Short hairpin RNA-mediated β-catenin knockdown reduced proliferation and increased apoptosis in CML cell lines with intrinsic BCR-ABL1 kinase-independent TKI resistance, with a more pronounced effect in the presence of imatinib. Cells taken from patients with clinical TKI resistance and wild-type BCR-ABL1 also had reduced ability to proliferate when treated with the β-catenin knockdown.

When in direct contact with BM stromal cells, β-catenin protein levels were “fully restored” in cells with β-catenin knockdown, as was colony formation suggesting that the stromal cells stabilise β-catenin protein, in a calcium-dependent manner, and may play a role in imatinib resistance.

But Lef/Tcf reporter assay activity in CML cells, designed to detect endogenous β-catenin transcription, did not increase in the presence of imatinib or BM stromal cells or MSCs, nor did β-catenin target gene expression alter.

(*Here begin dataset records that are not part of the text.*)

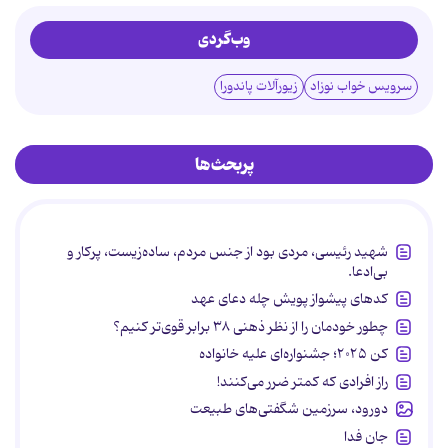
وب‌گردی
سرویس خواب نوزاد
زیورآلات پاندورا
پربحث‌ها
شهید رئیسی، مردی بود از جنس مردم، ساده‌زیست، پرکار و
بی‌ادعا.
کدهای پیشواز پویش چله دعای عهد
چطور خودمان را از نظر ذهنی ۳۸ برابر قوی‌تر کنیم؟
کن ۲۰۲۵؛ جشنواره‌ای علیه خانواده
راز افرادی که کمتر ضرر می‌کنند!
دورود، سرزمین شگفتی‌های طبیعت
جان فدا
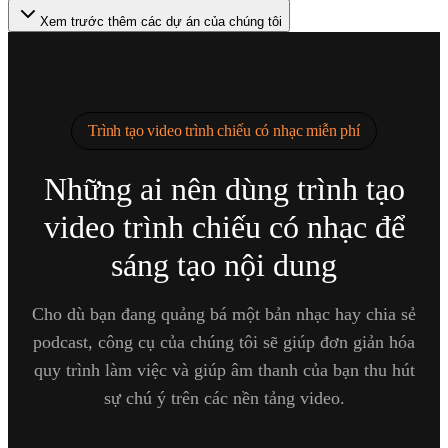
Xem trước thêm các dự án của chúng tôi
Trình tạo video trình chiếu có nhạc miễn phí
Những ai nên dùng trình tạo
video trình chiếu có nhạc để
sáng tạo nội dung
Cho dù bạn đang quảng bá một bản nhạc hay chia sẻ
podcast, công cụ của chúng tôi sẽ giúp đơn giản hóa
quy trình làm việc và giúp âm thanh của bạn thu hút
sự chú ý trên các nền tảng video.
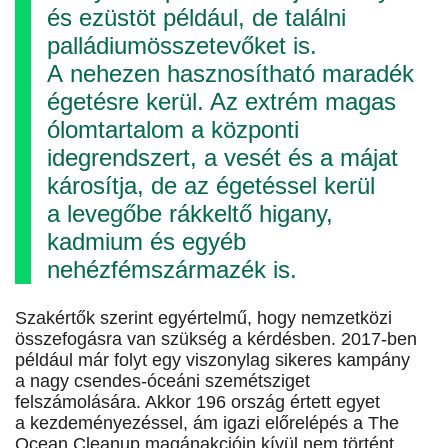
és ezüstöt például, de találni
palládiumösszetevőket is.
A nehezen hasznosítható maradék
égetésre kerül. Az extrém magas
ólomtartalom a központi
idegrendszert, a vesét és a májat
károsítja, de az égetéssel kerül
a levegőbe rákkeltő higany,
kadmium és egyéb
nehézfémszármazék is.
Szakértők szerint egyértelmű, hogy nemzetközi
összefogásra van szükség a kérdésben. 2017-ben
például már folyt egy viszonylag sikeres kampány
a nagy csendes-óceáni szemétsziget
felszámolására. Akkor 196 ország értett egyet
a kezdeményezéssel, ám igazi előrelépés a The
Ocean Cleanup magánakcióin kívül nem történt.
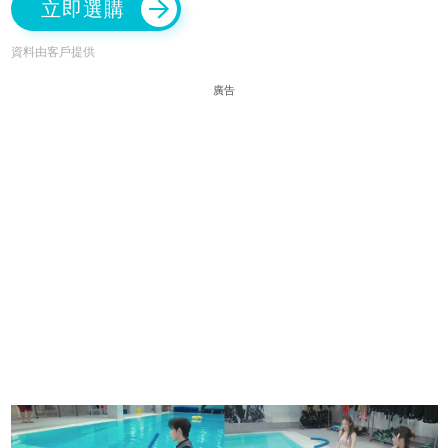
立即選購
資料由客戶提供
廣告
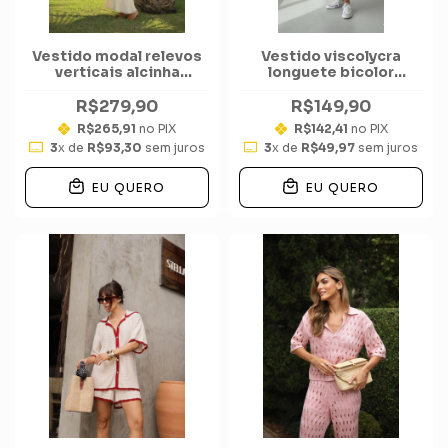
Vestido modal relevos
Vestido viscolycra
verticais alcinha
longuete bicolor
camadas longuete
manga gola
R$279,90
R$149,90
R$265,91
no PIX
R$142,41
no PIX
3
x de
R$93,30
sem juros
3
x de
R$49,97
sem juros
EU QUERO
EU QUERO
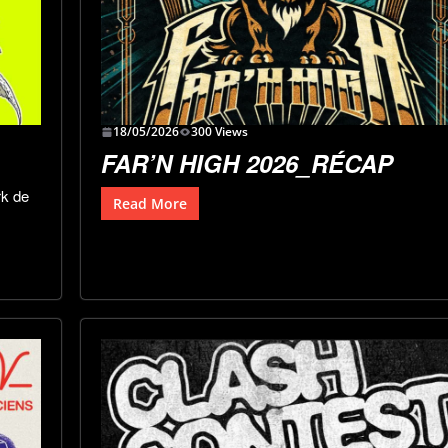
18/05/2026
300 Views
FAR’N HIGH 2026_RÉCAP
k de
Read More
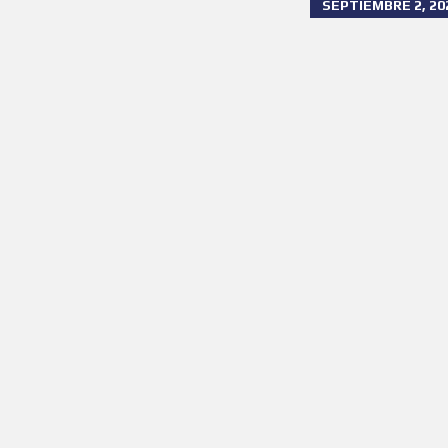
SEPTIEMBRE 2, 20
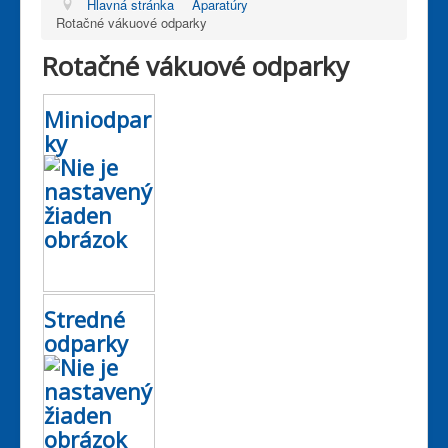
Hlavná stránka
Aparatúry
Rotačné vákuové odparky
Rotačné vákuové odparky
Miniodpar
ky
Stredné
odparky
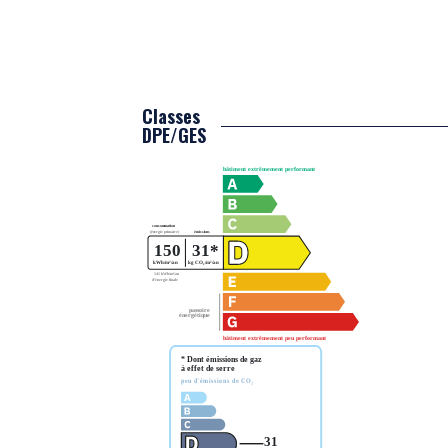
Classes
DPE/GES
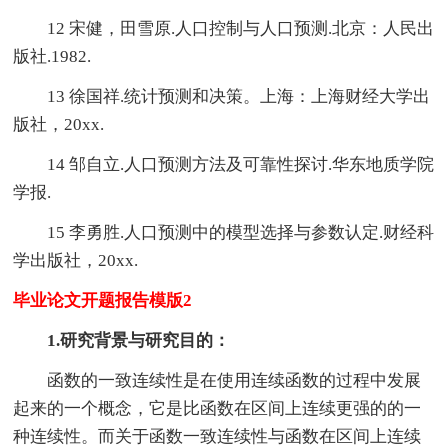
12 宋健，田雪原.人口控制与人口预测.北京：人民出
版社.1982.
13 徐国祥.统计预测和决策。上海：上海财经大学出
版社，20xx.
14 邹自立.人口预测方法及可靠性探讨.华东地质学院
学报.
15 李勇胜.人口预测中的模型选择与参数认定.财经科
学出版社，20xx.
毕业论文开题报告模版2
1.研究背景与研究目的：
函数的一致连续性是在使用连续函数的过程中发展
起来的一个概念，它是比函数在区间上连续更强的的一
种连续性。而关于函数一致连续性与函数在区间上连续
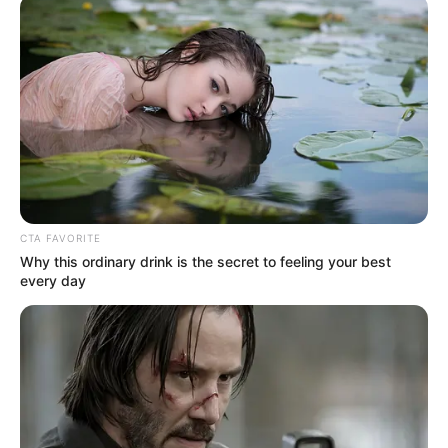
CTA FAVORITE
Why this ordinary drink is the secret to feeling your best
every day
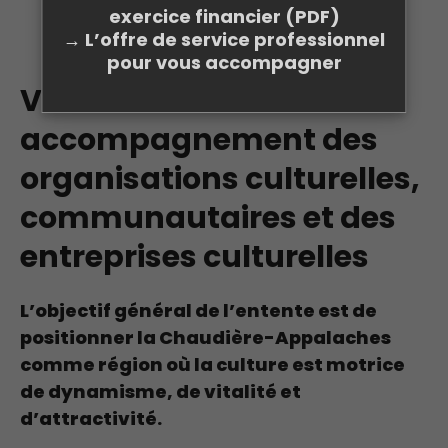
exercice financier (PDF)
→ L’offre de service professionnel
pour vous accompagner
VOLET A – Soutien et
accompagnement des
organisations culturelles,
communautaires et des
entreprises culturelles
L’objectif général de l’entente est de
positionner la Chaudière-Appalaches
comme région où la culture est motrice
de dynamisme, de vitalité et
d’attractivité.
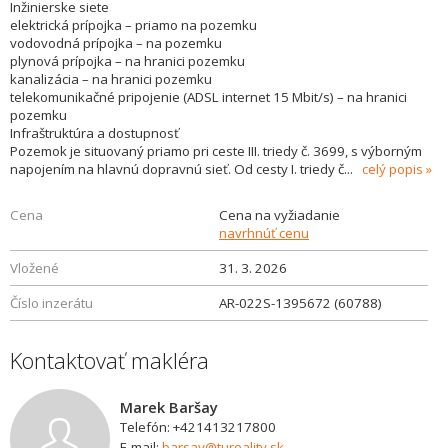
Inžinierske siete
elektrická prípojka – priamo na pozemku
vodovodná prípojka – na pozemku
plynová prípojka – na hranici pozemku
kanalizácia – na hranici pozemku
telekomunikačné pripojenie (ADSL internet 15 Mbit/s) – na hranici
pozemku
Infraštruktúra a dostupnosť
Pozemok je situovaný priamo pri ceste III. triedy č. 3699, s výborným
napojením na hlavnú dopravnú sieť. Od cesty I. triedy č
...
celý popis
Cena
Cena na vyžiadanie
navrhnúť cenu
Vložené
31. 3. 2026
Číslo inzerátu
AR-022S-1395672 (60788)
Kontaktovať makléra
Marek Baršay
Telefón: +421413217800
E-mail:
barsay@tureality.sk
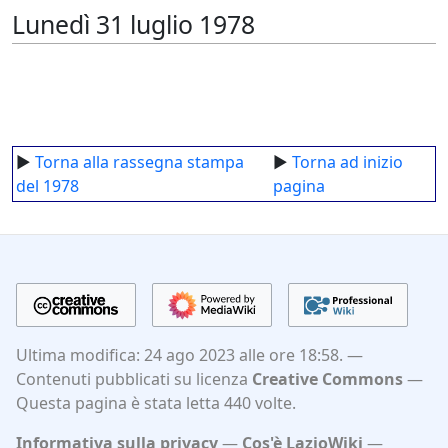
Lunedì 31 luglio 1978
►
Torna alla rassegna stampa
►
Torna ad inizio
del 1978
pagina
Ultima modifica: 24 ago 2023 alle ore 18:58.
Contenuti pubblicati su licenza
Creative Commons
Questa pagina è stata letta 440 volte.
Informativa sulla privacy
Cos'è LazioWiki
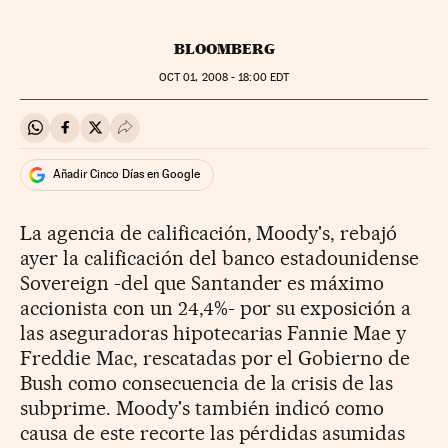
BLOOMBERG
OCT
01, 2008 - 18:00
EDT
Compartir en Whatsapp
Compartir en Facebook
Compartir en Twitter
Desplegar Redes Sociales
Añadir Cinco Días en Google
La agencia de calificación, Moody's, rebajó
ayer la calificación del banco estadounidense
Sovereign -del que Santander es máximo
accionista con un 24,4%- por su exposición a
las aseguradoras hipotecarias Fannie Mae y
Freddie Mac, rescatadas por el Gobierno de
Bush como consecuencia de la crisis de las
subprime. Moody's también indicó como
causa de este recorte las pérdidas asumidas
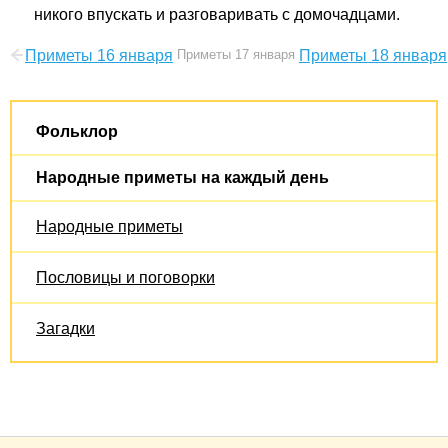
никого впускать и разговаривать с домочадцами.
Приметы 16 января
Приметы 17 января
Приметы 18 января
Фольклор
Народные приметы на каждый день
Народные приметы
Пословицы и поговорки
Загадки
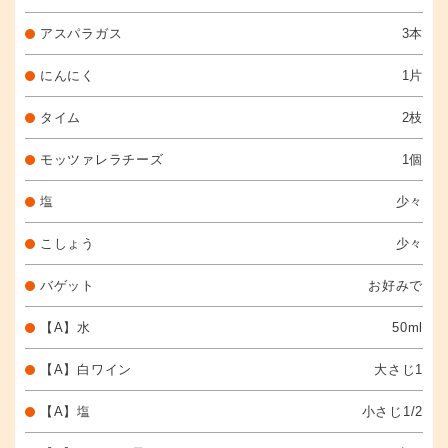
アスパラガス
3本
にんにく
1片
タイム
2枝
モッツァレラチーズ
1個
塩
少々
こしょう
少々
バゲット
お好みで
【A】水
50ml
【A】白ワイン
大さじ1
【A】塩
小さじ1/2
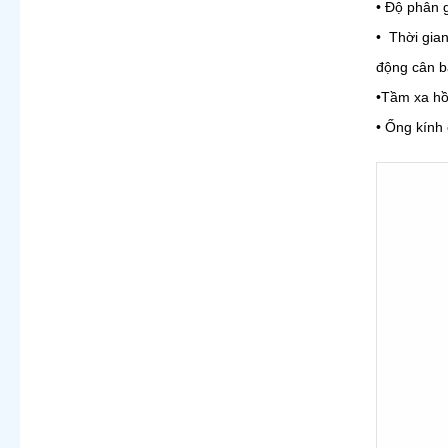
• Độ phân 
• Thời gia
động cân b
•Tầm xa hồ
• Ống kính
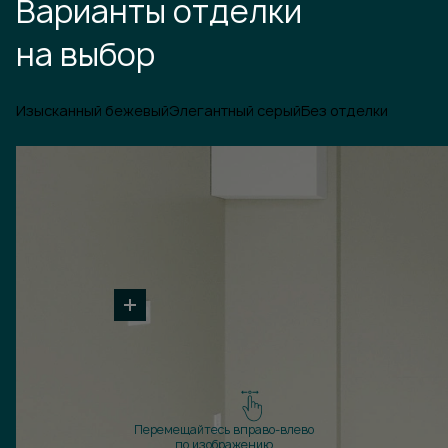
Варианты отделки
на выбор
Изысканный бежевый
Элегантный серый
Без отделки
Перемещайтесь вправо-влево
по изображению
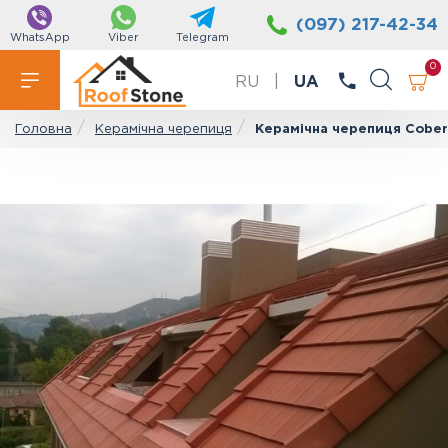
(097) 217-42-34
WhatsApp
Viber
Telegram
0
RU
|
UA
Керамічна черепиця
Керамічна черепиця Cobert
Головна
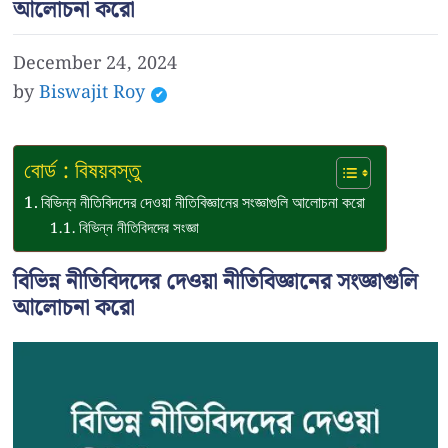
আলোচনা করো
December 24, 2024
by
Biswajit Roy
বোর্ড : বিষয়বস্তু
বিভিন্ন নীতিবিদদের দেওয়া নীতিবিজ্ঞানের সংজ্ঞাগুলি আলোচনা করো
বিভিন্ন নীতিবিদদের সংজ্ঞা
বিভিন্ন নীতিবিদদের দেওয়া নীতিবিজ্ঞানের সংজ্ঞাগুলি
আলোচনা করো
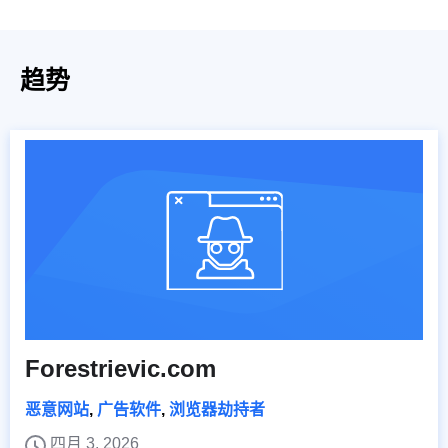
趋势
Forestrievic.com
恶意网站
,
广告软件
,
浏览器劫持者
四月 3, 2026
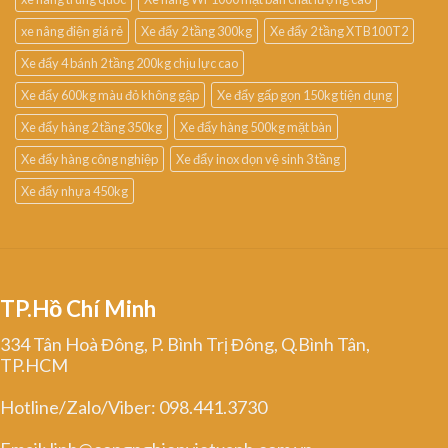
xe nâng điện giá rẻ
Xe đẩy 2 tầng 300kg
Xe đẩy 2 tầng XTB100T2
Xe đẩy 4 bánh 2 tầng 200kg chịu lực cao
Xe đẩy 600kg màu đỏ không gập
Xe đẩy gấp gọn 150kg tiện dụng
Xe đẩy hàng 2 tầng 350kg
Xe đẩy hàng 500kg mặt bàn
Xe đẩy hàng công nghiệp
Xe đẩy inox dọn vệ sinh 3 tầng
Xe đẩy nhựa 450kg
TP.Hồ Chí Minh
334 Tân Hoà Đông, P. Bình Trị Đông, Q.Bình Tân,
TP.HCM
Hotline/Zalo/Viber: 098.441.3730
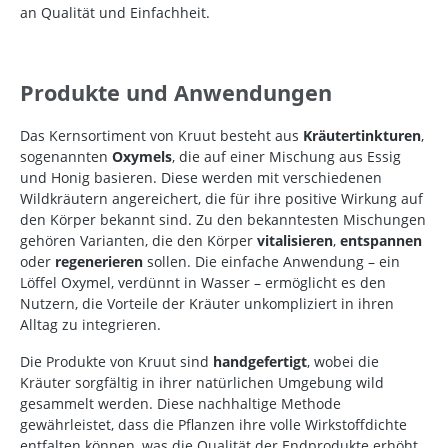
an Qualität und Einfachheit.
Produkte und Anwendungen
Das Kernsortiment von Kruut besteht aus
Kräutertinkturen
,
sogenannten
Oxymels
, die auf einer Mischung aus Essig
und Honig basieren. Diese werden mit verschiedenen
Wildkräutern angereichert, die für ihre positive Wirkung auf
den Körper bekannt sind. Zu den bekanntesten Mischungen
gehören Varianten, die den Körper
vitalisieren
,
entspannen
oder
regenerieren
sollen. Die einfache Anwendung – ein
Löffel Oxymel, verdünnt in Wasser – ermöglicht es den
Nutzern, die Vorteile der Kräuter unkompliziert in ihren
Alltag zu integrieren.
Die Produkte von Kruut sind
handgefertigt
, wobei die
Kräuter sorgfältig in ihrer natürlichen Umgebung wild
gesammelt werden. Diese nachhaltige Methode
gewährleistet, dass die Pflanzen ihre volle Wirkstoffdichte
entfalten können, was die Qualität der Endprodukte erhöht.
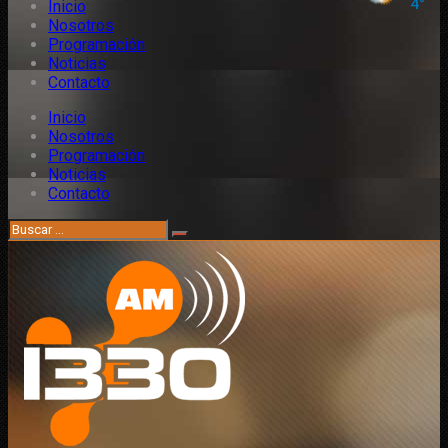
Inicio
Nosotros
Programación
Noticias
Contacto
Inicio
Nosotros
Programación
Noticias
Contacto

β-catenin connects cadherins involved in cell to cell communication to the cell cytoskeleton, the researchers explain. β-catenin stabilisation did not alter N-cadherin-or H-cadherin-mediated extrinsic resistance to imatinib, which the authors say adds support to the hypothesis that β-catenin stabilisation and nuclear β-catenin activation “are not required in extrinsic TKI resistance, or that such an effect is highly dependent on the stromal line used.”

Demonstrating for the first time that H-cadherin has multiple effects on CML cells grown in BM stroma, including downregulation of β-catenin activity in the nucleus and survival in the presence of imatinib, the team concludes: “Our data suggest that targeting H-cadherin may be therapeutically useful, but more experimentation will be required to dissect its diverse functions on leukemic and normal hematopoietic progenitor cells.”